ARTISTS. Here is a brilliant example of an entrepreneurial artist who using today’s technology to create his own opportunities for greater exposure and sales.
The “Goldberg Lite” app created by artist Colin Goldberg lets art lovers use some of his original artworks as wallpaper for their iPhones, iPads, and iPod Touch devices. It is also the first app that combines wallpaper functionality with the ability to purchase signed limited-edition prints of each piece via the Etsy online marketplace.
Goldberg’s artwork (some of which is currently on display at his “Paint and Pixels” solo exhibition at the Yes! Gallery in Brooklyn) explores the abstract imagery of the future. His influences include the New York School Abstract Expressionist painters of the 1950’s, graffiti art, and Shodo, the art of Japanese calligraphy.
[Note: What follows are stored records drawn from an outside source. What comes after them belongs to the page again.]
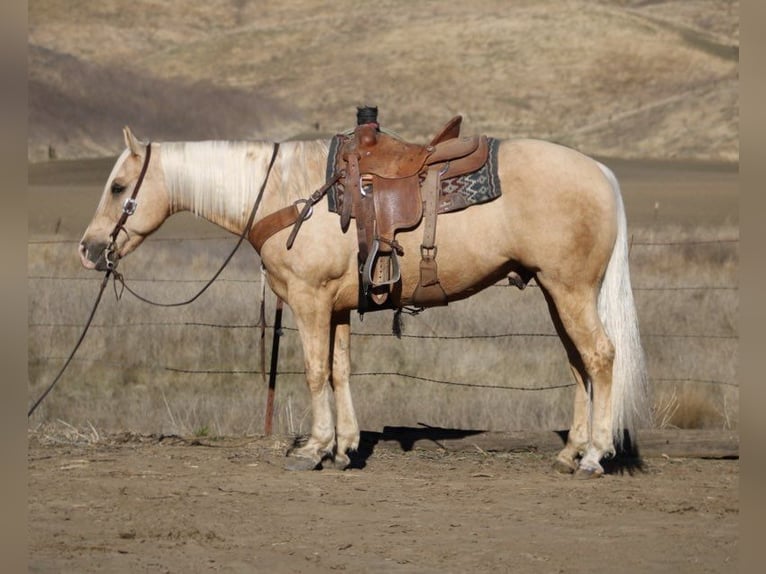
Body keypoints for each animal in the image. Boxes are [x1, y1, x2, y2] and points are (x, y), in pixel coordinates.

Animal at [79, 125, 649, 477]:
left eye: (118, 186)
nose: (88, 249)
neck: (289, 193)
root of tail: (600, 172)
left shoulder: (309, 301)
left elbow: (314, 372)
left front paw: (313, 449)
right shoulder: (336, 306)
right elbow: (339, 370)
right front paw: (343, 448)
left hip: (570, 290)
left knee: (601, 357)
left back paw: (595, 456)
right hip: (557, 292)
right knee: (578, 364)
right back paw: (570, 452)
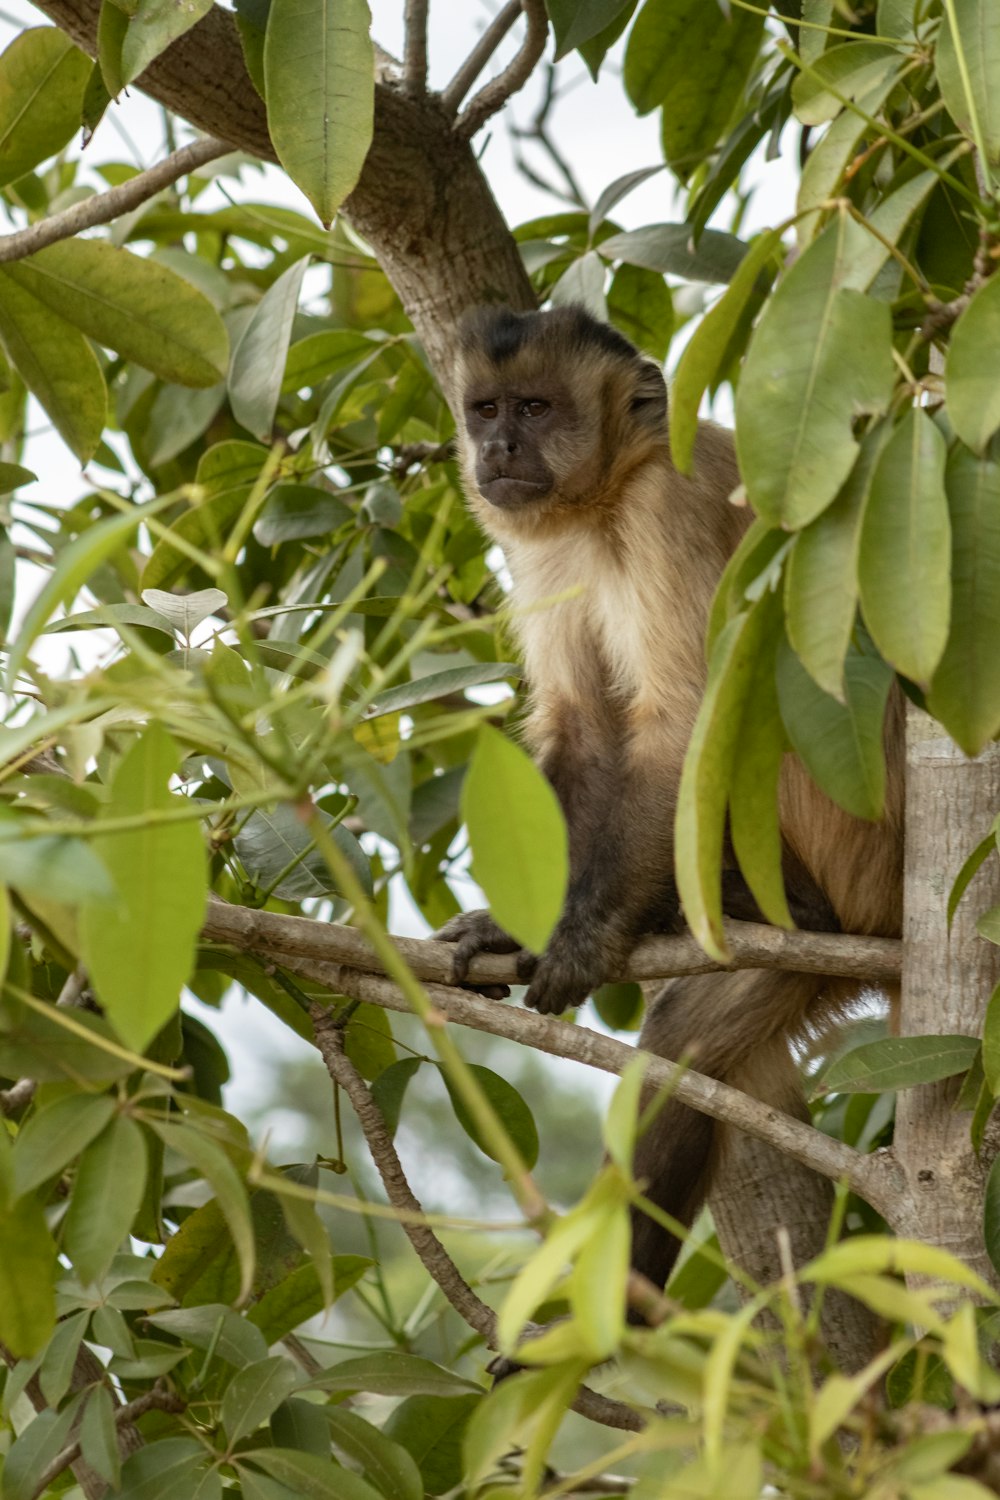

The artwork images included in the app are based on works Goldberg has created over the past 12 years. The works featured in the “Mixed Media” section features Goldberg’s signature blend of painting and digital art. The pieces in the “Digital” section are abstract digital compositions drawn using a graphics tablet and vector-based imaging software.
Goldberg not only created the artwork for the app, but also designed the interface and functionality of the mobile application. The free app is now available in the Apple App Store. An ad-free version (simply called “Goldberg”) sells for $1.99 and includes 65 additional artwork images.
Paint and Pixels Exhibition at Yes! Gallery
The “Paint and Pixels” exhibition of Goldberg’s work at the Yes! Gallery opened December 17 and runs through January 13. At the exhibit, you can see the unique, multi-dimensional effects created when Goldberg superimposes computer-assisted strokes on traditionally painted surfaces. You may sense that we’re entering a new era, in which paint and pixels are merging to form a new visual language.
Over the past 20 years, Goldberg’s works have been exhibited across the United States, including shows at the Roberson Museum in Binghamton, New York, the Parrish Art Museum in Southampton, New York, and the Boston CyberArts Festival.
While living in Manhattan, the artist was commissioned by the Earth Day Network to create digital artworks which were projected 200 feet tall onto the Empire State Building during the Earth Day festival.
One of Goldberg’s canvasses resides in the permanent collection of the Pollock-Krasner House and Study Center in Springs, New York, the former home and studio of painters Jackson Pollock and Lee Krasner.
In the Installations section of Goldberg’s website, you see several audiovisual pieces, including “Metavision,” which he created in collaboration with the German electronic musician Intersolar. For “Metavision,” Goldberg separated 12 of his abstract digital drawings into layers and used motion graphics software to create animation segments. These segments were then edited together in a video sequence. Intersolar created an original score for the piece, which was exhibited in 2011 on a projection-based video installation. Goldberg published the work as a limited-edition DVD.